Für die Entscheidung sorgte im deutschen Trainer-Duell Thomas Michalczak mit den schwarzen Steinen gegen den Leipziger FM Hendrik Hoffmann (2238). Dort entstand aus einer Sizilianisch-Variante wieder einmal das aus vielen Najdorf- und Sweschnikow-Strukturen bekannte strategische Thema des unvertreibbaren weißen Springers auf d5 gegen einen schwarzfeldrigen schwarzen Läufer bei allen noch auf dem Brett befindlichen Schwerfiguren. Im komplizierten Manövrierkampf, in dem es später dann auch sehr taktisch wurde, behielt Tom die bessere Übersicht und sorgte für das 4:0.
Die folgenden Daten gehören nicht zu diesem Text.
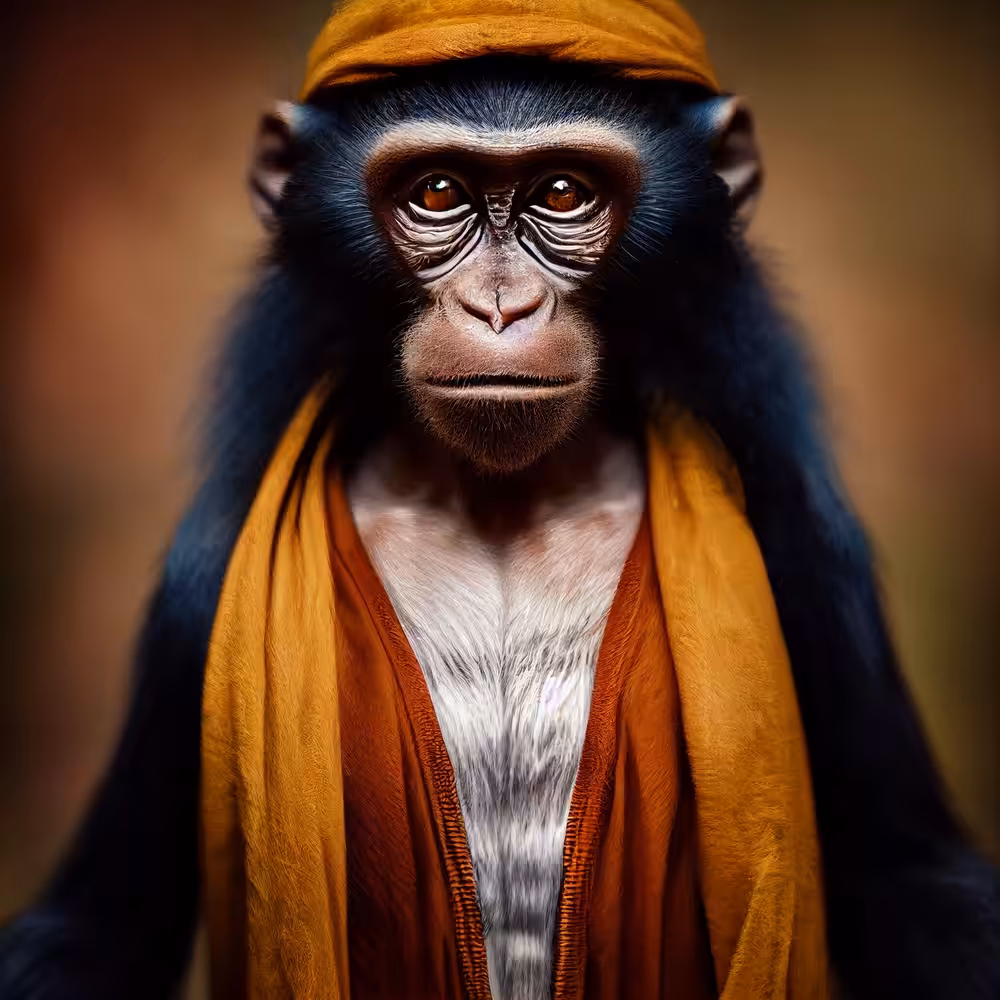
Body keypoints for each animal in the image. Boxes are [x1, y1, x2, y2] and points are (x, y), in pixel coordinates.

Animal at [1, 5, 998, 1000]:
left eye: (561, 193)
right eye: (439, 193)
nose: (500, 307)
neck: (501, 510)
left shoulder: (810, 558)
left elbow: (911, 879)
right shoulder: (196, 586)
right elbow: (99, 926)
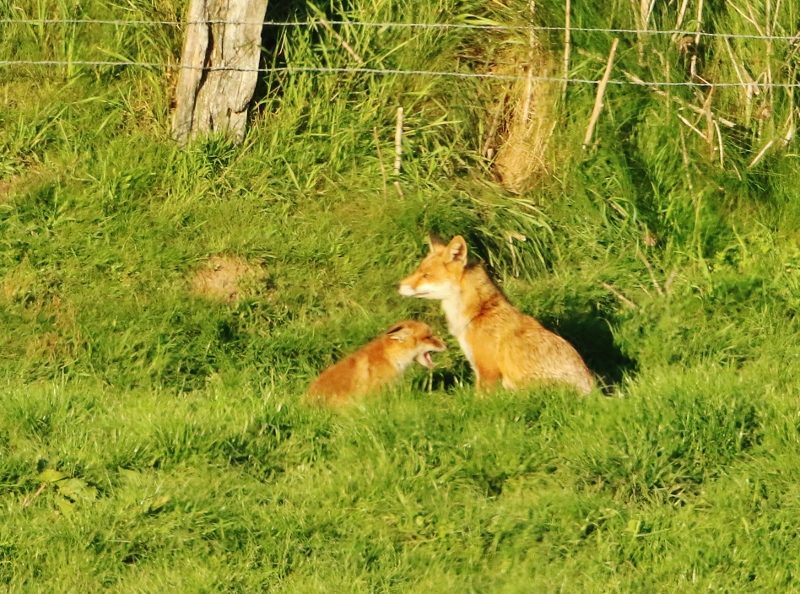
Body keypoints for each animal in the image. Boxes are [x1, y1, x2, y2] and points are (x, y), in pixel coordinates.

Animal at [400, 232, 592, 394]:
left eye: (426, 275)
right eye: (418, 271)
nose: (398, 285)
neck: (479, 314)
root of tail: (592, 392)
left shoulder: (487, 370)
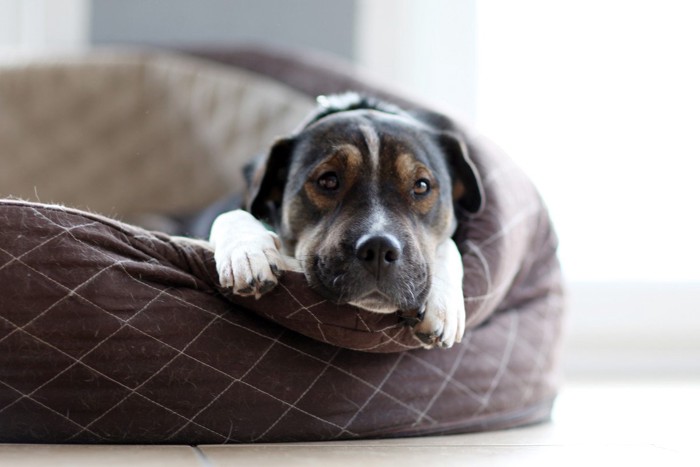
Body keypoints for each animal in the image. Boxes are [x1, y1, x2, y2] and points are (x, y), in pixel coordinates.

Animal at [206, 93, 482, 350]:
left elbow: (449, 245)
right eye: (328, 180)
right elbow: (232, 215)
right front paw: (247, 253)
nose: (379, 248)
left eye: (422, 186)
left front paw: (444, 302)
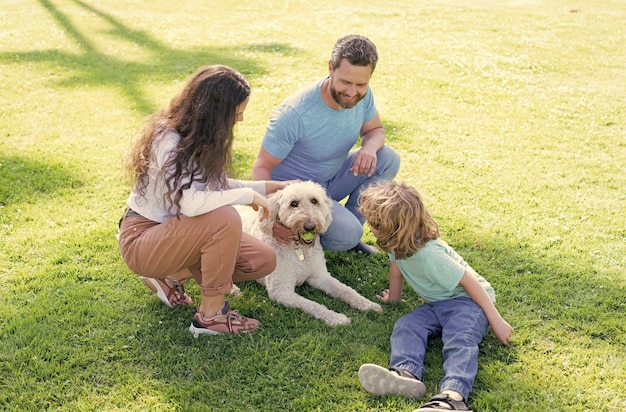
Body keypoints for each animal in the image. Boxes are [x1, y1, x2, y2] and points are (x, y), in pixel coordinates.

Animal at [234, 182, 380, 326]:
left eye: (314, 201)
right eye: (293, 203)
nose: (310, 226)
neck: (299, 250)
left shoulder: (320, 277)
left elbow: (346, 290)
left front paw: (368, 304)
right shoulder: (281, 291)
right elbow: (313, 305)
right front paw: (336, 318)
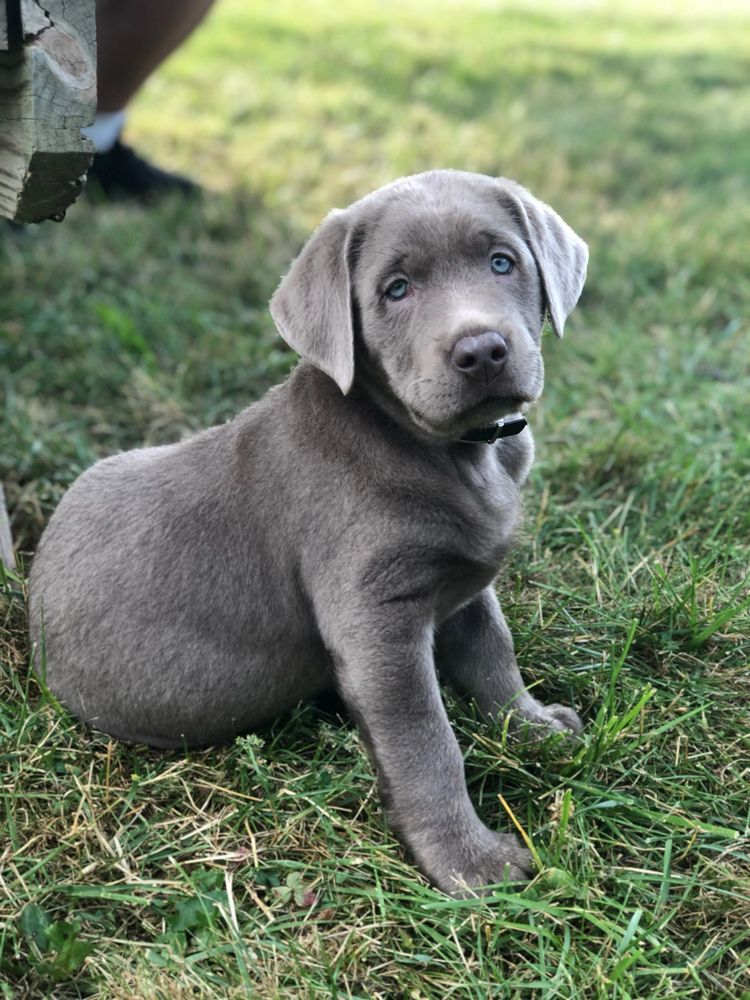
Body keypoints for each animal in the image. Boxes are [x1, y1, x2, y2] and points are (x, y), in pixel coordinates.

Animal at [29, 168, 592, 896]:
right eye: (396, 289)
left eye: (503, 262)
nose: (482, 349)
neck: (447, 452)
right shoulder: (376, 621)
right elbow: (426, 740)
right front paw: (467, 863)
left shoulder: (463, 586)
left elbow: (495, 655)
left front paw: (535, 728)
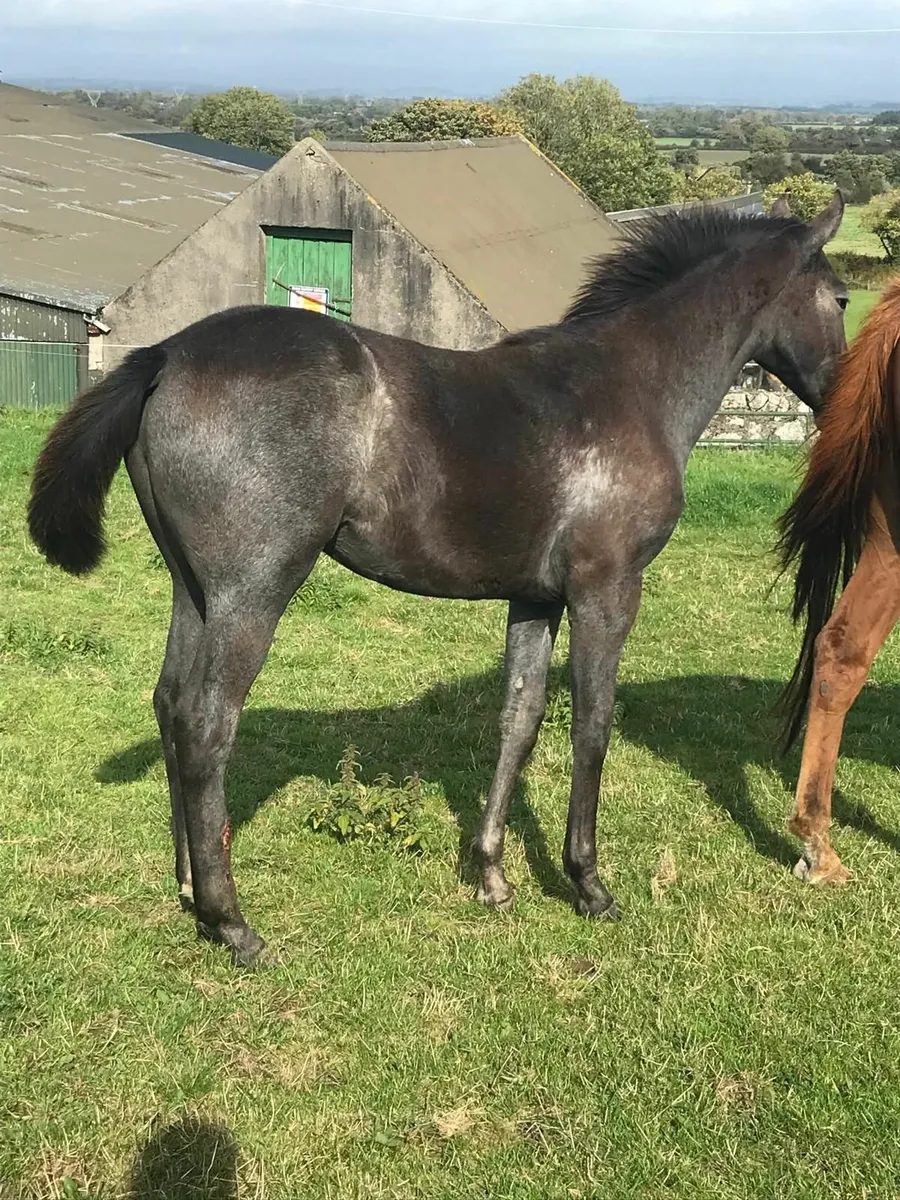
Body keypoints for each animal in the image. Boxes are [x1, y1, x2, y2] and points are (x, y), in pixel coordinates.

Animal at [28, 193, 848, 967]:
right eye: (841, 298)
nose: (840, 398)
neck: (628, 386)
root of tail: (167, 354)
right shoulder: (606, 591)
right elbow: (592, 726)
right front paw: (588, 883)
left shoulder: (535, 598)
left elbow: (519, 719)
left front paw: (492, 875)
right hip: (252, 594)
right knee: (205, 723)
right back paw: (233, 923)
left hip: (193, 592)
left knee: (169, 704)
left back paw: (191, 887)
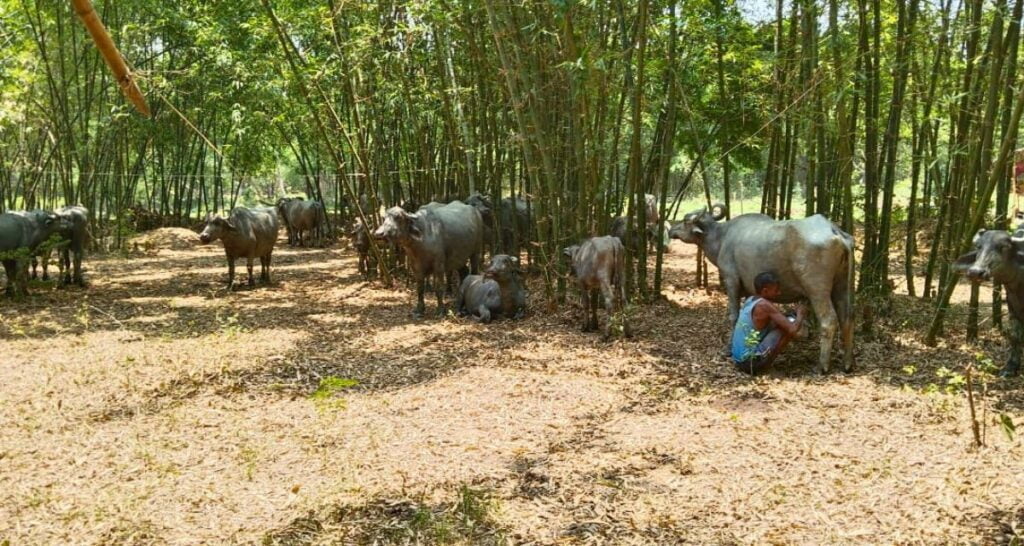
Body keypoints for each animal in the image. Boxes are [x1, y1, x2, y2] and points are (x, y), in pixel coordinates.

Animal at [671, 205, 856, 374]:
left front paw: (727, 350)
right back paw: (847, 364)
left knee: (829, 320)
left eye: (685, 220)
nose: (671, 229)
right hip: (842, 285)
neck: (721, 238)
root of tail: (834, 230)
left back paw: (821, 366)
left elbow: (734, 316)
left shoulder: (731, 281)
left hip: (817, 290)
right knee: (846, 318)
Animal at [954, 225, 1024, 374]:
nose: (975, 272)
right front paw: (1010, 367)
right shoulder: (1012, 302)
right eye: (979, 246)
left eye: (1003, 247)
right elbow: (1015, 335)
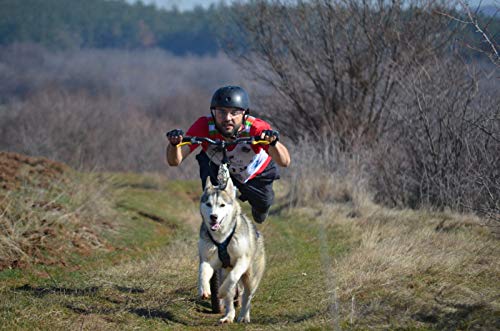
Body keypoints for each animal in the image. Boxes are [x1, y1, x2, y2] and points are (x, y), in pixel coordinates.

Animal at [197, 176, 266, 324]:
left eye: (222, 205)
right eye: (209, 204)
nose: (213, 216)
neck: (221, 237)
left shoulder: (243, 260)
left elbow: (234, 276)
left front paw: (221, 291)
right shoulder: (207, 259)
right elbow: (202, 272)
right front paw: (204, 289)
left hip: (250, 277)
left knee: (246, 296)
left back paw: (244, 316)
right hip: (224, 272)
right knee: (230, 297)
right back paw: (228, 316)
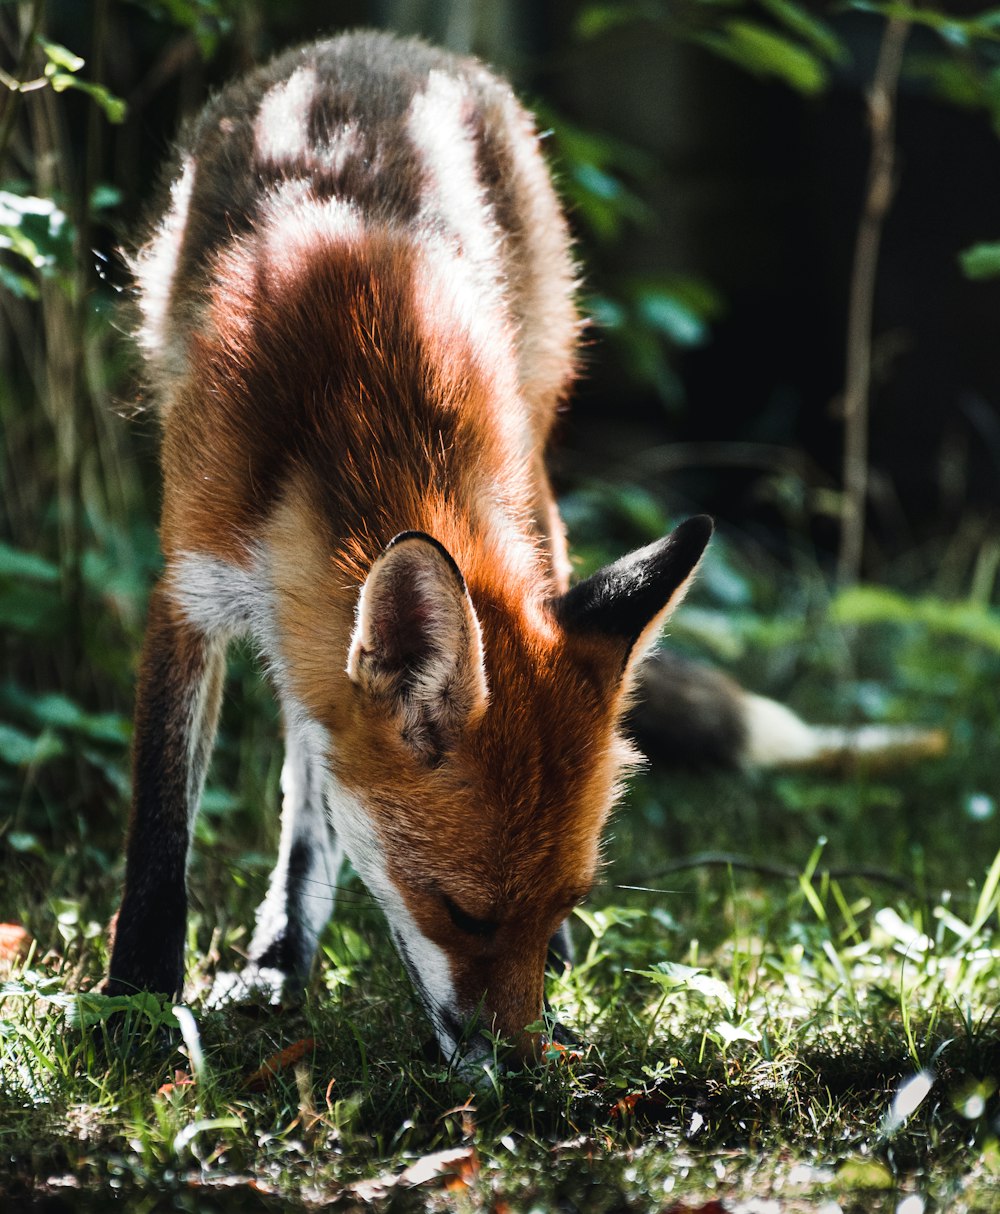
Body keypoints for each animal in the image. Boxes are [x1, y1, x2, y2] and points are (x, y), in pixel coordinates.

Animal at [103, 23, 936, 1058]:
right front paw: (134, 1001)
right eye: (465, 913)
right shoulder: (191, 581)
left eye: (561, 905)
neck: (361, 396)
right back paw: (277, 957)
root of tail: (391, 44)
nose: (525, 1070)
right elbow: (161, 822)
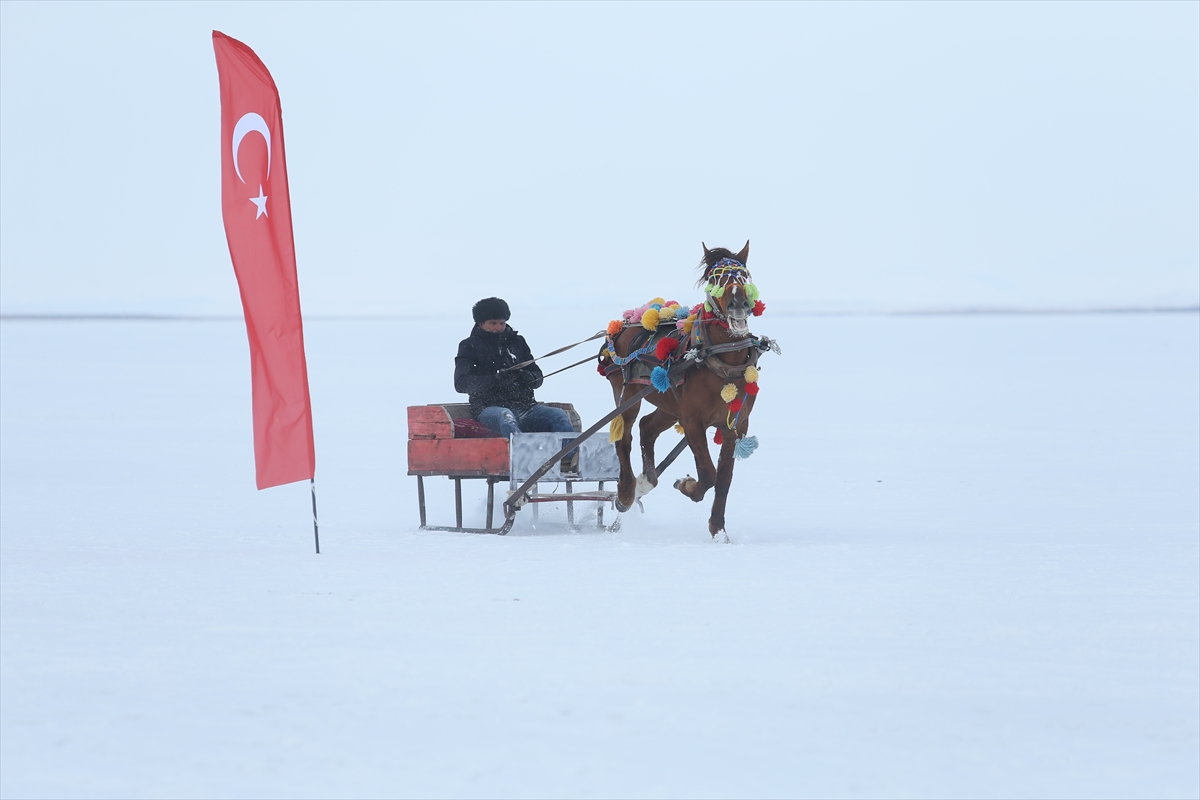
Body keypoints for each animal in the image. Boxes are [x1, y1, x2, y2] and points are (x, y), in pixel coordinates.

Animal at [599, 241, 769, 539]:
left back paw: (646, 481)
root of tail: (623, 326)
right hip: (628, 393)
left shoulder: (736, 425)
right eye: (715, 279)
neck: (721, 358)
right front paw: (687, 486)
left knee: (647, 427)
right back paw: (627, 493)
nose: (738, 304)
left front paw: (718, 529)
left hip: (669, 404)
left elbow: (723, 478)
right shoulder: (692, 421)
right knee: (625, 437)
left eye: (744, 276)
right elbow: (708, 473)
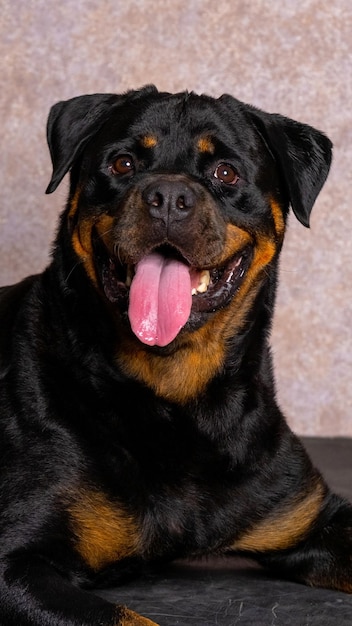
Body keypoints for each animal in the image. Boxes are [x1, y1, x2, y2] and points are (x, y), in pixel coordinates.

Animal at [0, 84, 352, 624]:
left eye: (225, 173)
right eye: (122, 163)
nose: (168, 196)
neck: (177, 396)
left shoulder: (313, 515)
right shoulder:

So verblieben nach der Zeitkontrolle noch zwei Partien: Oliver Kniest hatte in seiner Partie mit Schwarz gegen Alistair Hill (2178) dank eines starken Springers auf e5 das weiße Läuferpaar mehr als neutralisiert, konnte aber seine leichten positionellen Vorteile nicht verdichten, so dass die Partie in ein Remisendspiel mündete. Andreas Peschel lieferte sich gegen Ryszard Masziol (2132) eine spannende Kampfpartie, in der die vom Polen gewählte slawische Abtauschvariante bald zu einer komplizierten Stellung führte, in der Andreas viel Zeit investierte. Es gelang ihm zwar, die Probleme zu lösen, doch später fehlte die Bedenkzeit an der entscheidenden Stelle, um die vorteilsbringende Fortsetzung zu finden. So landete er in einem Turmendspiel mit ungleichfarbigen Läufern, das aber wegen seiner schlechteren Struktur und des sehr aktiven weißen Königs sehr schwer zu verteidigen war. Andreas gelang es leider nicht, so dass sich die Londoner Kelten über den Ehrentreffer zum Endstand von 4½:1½ freuen konnten.
Für die zweite Runde bescherte uns die Auslosung das Duell mit dem Offerspill Chess Club, so dass wir uns Hoffnungen auf ein Duell unter Beteiligung von Magnus Carlsen machen können. Seid mit dabei und drückt die Daumen ab 14.00 Uhr! Die Liveübertragung beginnt mit einer 15-minütigen Verzögerung.